Parigi apre una nuova fase: dialogo a più voci sulla guerra in Ucraina.
Il vertice tra Stati Uniti, Ucraina e potenze europee segna un primo tentativo di coordinamento multilaterale. Intesa sulle terre rare in arrivo, ma permangono frizioni tra Kiev e la Casa Bianca.
Il summit di Parigi ha rappresentato il primo vero momento di confronto trilaterale tra Stati Uniti, Ucraina e principali Paesi europei sulla guerra in Ucraina. Dopo mesi di colloqui separati, l’incontro nella capitale francese ha riunito attorno allo stesso tavolo le delegazioni guidate da Washington, Kiev e dalla cosiddetta coalizione dei volenterosi – Francia, Regno Unito e Germania – per sondare le condizioni di un possibile percorso verso la pace.

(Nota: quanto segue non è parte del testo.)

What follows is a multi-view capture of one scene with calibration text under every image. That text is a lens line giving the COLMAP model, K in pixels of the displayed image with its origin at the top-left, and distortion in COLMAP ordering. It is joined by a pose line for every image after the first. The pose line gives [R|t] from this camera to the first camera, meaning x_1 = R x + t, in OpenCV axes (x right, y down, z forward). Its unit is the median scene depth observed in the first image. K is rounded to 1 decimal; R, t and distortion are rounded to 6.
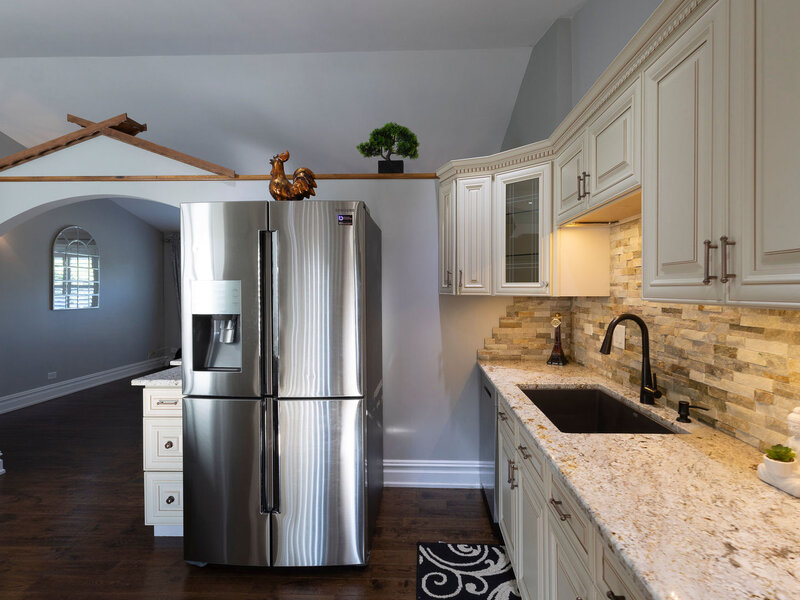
lens RADIAL K [[417.5, 0, 403.3], [0, 417.5, 293.4], [0, 0, 1]] dist [-0.005891, 0.006234]
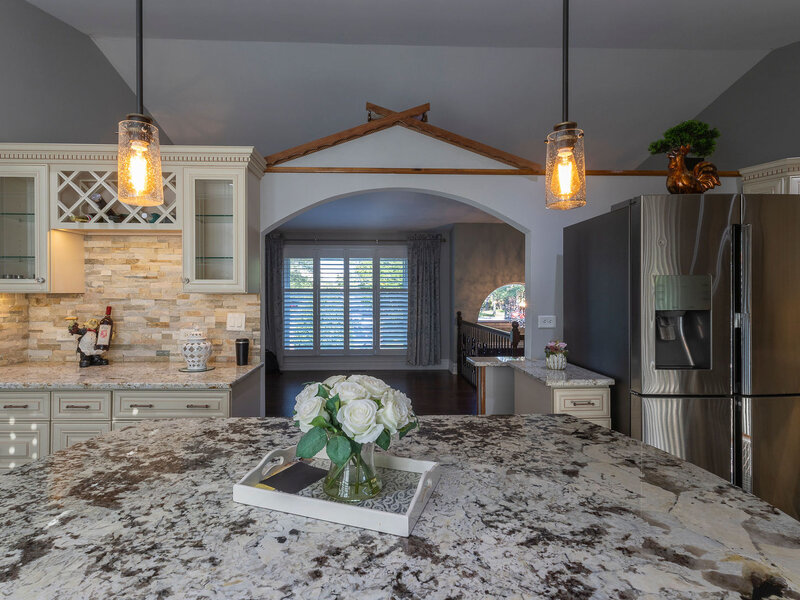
lens RADIAL K [[417.5, 0, 385.3], [0, 417.5, 292.4], [0, 0, 1]] dist [-0.005891, 0.006234]
pose [[0.997959, 0.000542, 0.063862, -0.826858], [0.000248, 0.999924, -0.012354, 0.014546], [-0.063863, 0.012345, 0.997882, 0.055292]]
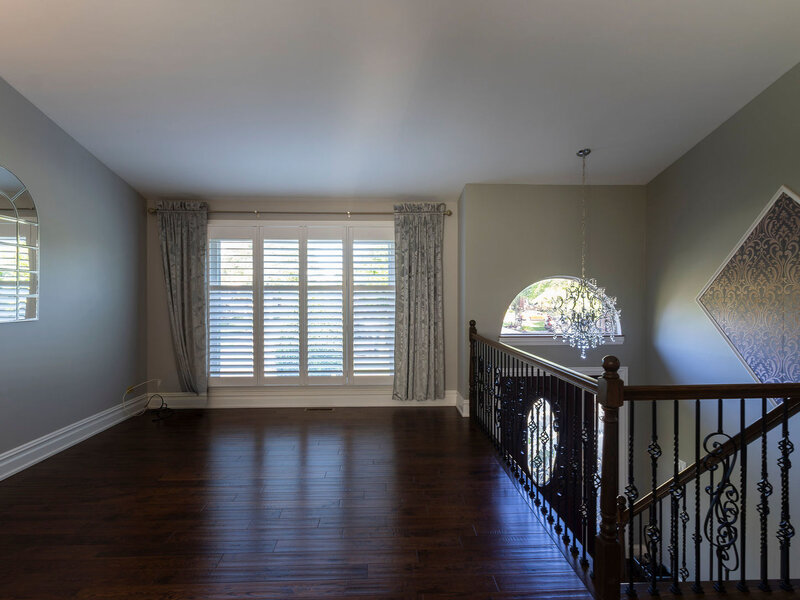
lens RADIAL K [[417.5, 0, 399.6], [0, 417.5, 294.9], [0, 0, 1]] dist [-0.005891, 0.006234]
pose [[0.998100, -0.001007, 0.061600, -0.615558], [0.001368, 0.999982, -0.005823, 0.009569], [-0.061594, 0.005897, 0.998084, 0.891113]]
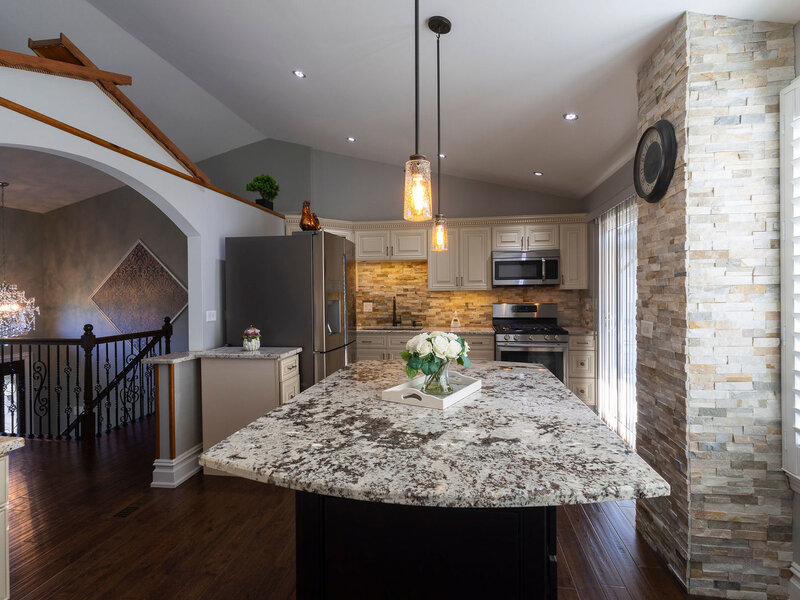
lens RADIAL K [[417.5, 0, 398.3], [0, 417.5, 294.9], [0, 0, 1]] dist [-0.005891, 0.006234]
pose [[0.136118, -0.004517, 0.990682, -1.436284], [0.017147, 0.999851, 0.002203, 0.019853], [-0.990544, 0.016687, 0.136175, 0.351322]]
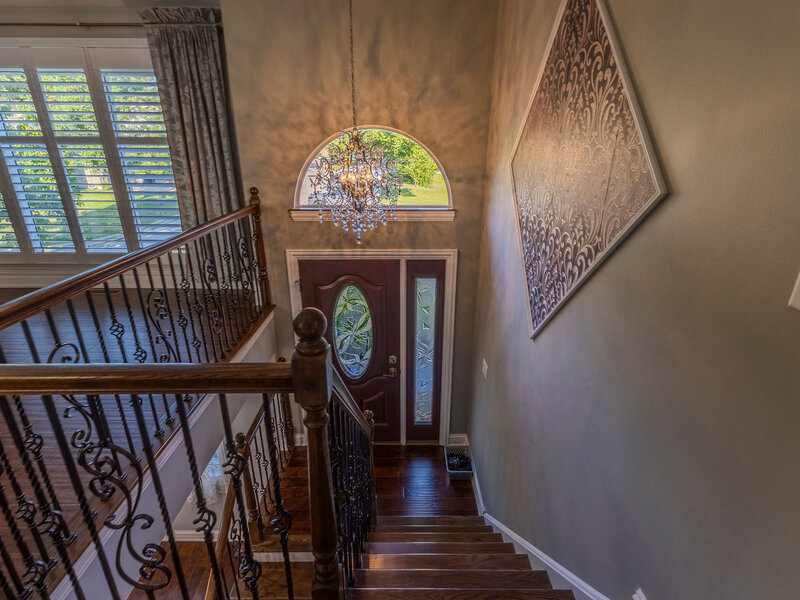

Il segretario di Stato statunitense Marco Rubio, accompagnato dagli inviati presidenziali Keith Kellogg e Steve Witkoff, ha incontrato il presidente francese Emmanuel Macron, il ministro degli Esteri Jean-Noël Barrot e la delegazione ucraina composta dal consigliere Andrii Yermak, il ministro degli Esteri Andrii Sybiha e il ministro della Difesa Rustem Umerov. Presente anche il ministro degli Esteri britannico David Lammy e il consigliere tedesco Jens Plötner.
Nonostante la discrezione che ha accompagnato i lavori, l’Eliseo ha parlato di uno “scambio di vedute eccellente”. Un secondo incontro in formato analogo è previsto a Londra nei prossimi giorni, a conferma del nuovo slancio del fronte occidentale.
Accordi e dissensi: il punto tra USA e Ucraina
Un primo risultato concreto è emerso: Kiev e Washington hanno annunciato di essere vicine alla firma di un accordo strategico sulle terre rare, già anticipato da un memorandum d’intenti e atteso per la prossima settimana. Ma accanto agli sviluppi positivi non mancano i punti critici.
Durante il vertice, il presidente ucraino Zelensky ha rivolto parole dure nei confronti dell’inviato speciale USA Steve Witkoff, accusato di portare avanti una linea eccessivamente conciliante verso Mosca. Il dissenso riflette una divergenza più ampia: l’amministrazione Trump sembra voler congelare il conflitto nella sua configurazione attuale – con la Russia che controlla circa un quinto del territorio ucraino – mentre Kiev, sostenuta dai Paesi europei, punta a riprendere l’iniziativa sul campo.
A oggi, l’ipotesi di una “pace in cambio di territori” appare ancora lontana da un consenso condiviso, ma si lavora su elementi chiave come le garanzie di sicurezza e il dispiegamento di una possibile forza multinazionale nel dopoguerra.
Il fronte russo e le incognite della diplomazia
Secondo il Cremlino, l’unica via credibile per la risoluzione del conflitto resta il dialogo diretto con Washington. Il portavoce Peskov ha confermato che i contatti tra Russia e Stati Uniti proseguono, mentre la portavoce del ministero degli Esteri Zakharova ha bollato come “folle” il piano della coalizione occidentale per un contingente multinazionale di pace.
Mosca ha inoltre rigettato l’ipotesi di un cessate il fuoco generale, subordinandolo a condizioni ritenute inaccettabili da Kiev, come la fine della mobilitazione e lo stop agli aiuti militari occidentali.
Il presidente Zelensky, intervenuto giovedì, ha ribadito la necessità di una pressione costante sulla Russia: “Mosca uccide di giorno e di notte. Dobbiamo garantire una pace duratura”.
Mentre il conflitto continua, la diplomazia occidentale prova a costruire un piano condiviso. Il coinvolgimento coordinato di USA, Ucraina ed Europa – seppur tra divergenze – è il primo segnale di una volontà politica di affrontare insieme il nodo cruciale della guerra. Resta da vedere se Mosca sarà disposta a rispondere con aperture concrete.